Table 7 The effect of deliberate data manipulation on tests for nonconformity: The case of Indian expected emission reductions

9 Conclusion

This paper examines the integrity of the emission reduction claims of CDM projects by subjecting EERs and CERs to digital frequency analysis. We find that EERs do not always conform to BL, specifically those from China which distortion factor analysis suggests might have been inflated. Our findings are therefore not inconsistent with the possibility that the EERs in Chinese CDM projects, and particularly those involving wind energy, have been manipulated. Interestingly, however, we cannot reject the null hypothesis that the distribution of CERs does conform to BL, implying that the full CDM auditing process is effective.

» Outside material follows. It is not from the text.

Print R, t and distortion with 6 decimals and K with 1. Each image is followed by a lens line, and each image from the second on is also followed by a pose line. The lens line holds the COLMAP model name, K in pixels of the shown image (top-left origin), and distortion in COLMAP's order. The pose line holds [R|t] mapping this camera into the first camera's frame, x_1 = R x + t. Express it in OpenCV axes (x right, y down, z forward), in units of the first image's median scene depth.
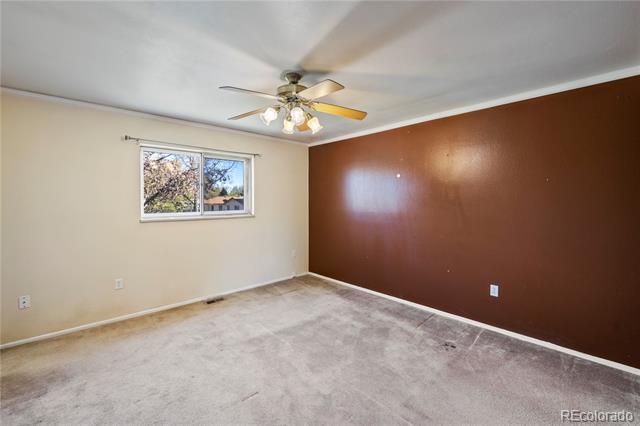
lens RADIAL K [[275.4, 0, 319.4], [0, 275.4, 199.4], [0, 0, 1]] dist [-0.001690, 0.000092]
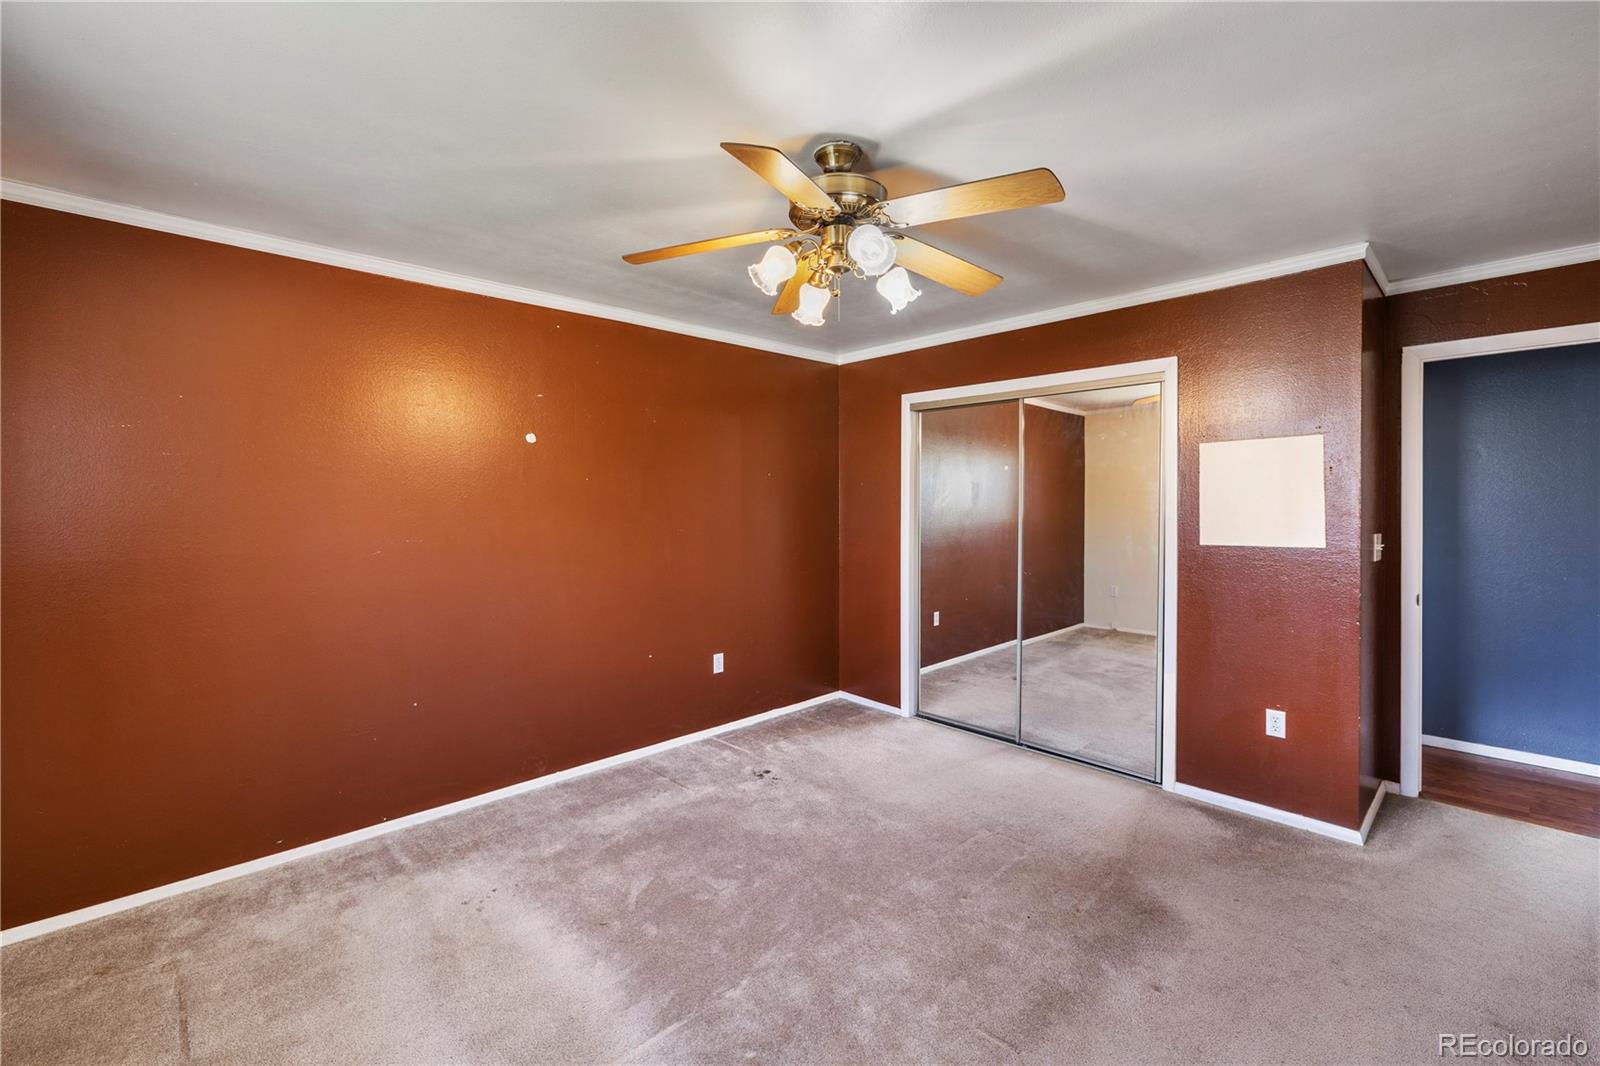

Given the prevalence of self-reporting emissions, the growing use of regulatory systems that incentivise the manipulation of emission data and the high resource costs of environmental auditing, we believe that digital frequency analysis, which is both rapid and low-cost, has an important role to play in the analysis of self-reported GHG emissions and emission reductions. BL can improve the chance of detecting data manipulation compared with random auditing. We also perceive a role for employing the same techniques to analyse countries’ self-reported GHG emissions. We suggest that emission (and emission reductions) data for GHGs whether reported by firms or governments be routinely screened for nonconformity with BL whilst recognising that this is only a first step and will never supplant the need for environmental auditing.

One interesting case study might be to use BL to analyse data from carbon trading schemes. The number of facilities involved in the EUETS for example, is extremely large and includes many different countries across which regulation is perhaps, unevenly applied. The pressure on those entities liable to the EUETS to cheat is intensified by competition from unregulated entities outside the EU. Furthermore, although with more than 14,000 installations, the EUETS carbon trading scheme is the largest, there are numerous other carbon trading schemes in operation. BL might also be a tool with which the relevant authorities could scrutinise data from the Chinese emission trading scheme, which is expected to launch soon.

Finally, we need further methodological advances in the use of BL. We need to find ways to demonstrate that departures from BL really do indeed point to data manipulation or mishandling rather than something else. One way to do this is through comparing conformity with BL before and after some policy change influencing firms’ or even governments’ decision whether to misreport data. Another important task will be to establish criteria for the use of BL e.g. how many orders of magnitude should be present in the data in order to expect it to conform to BL?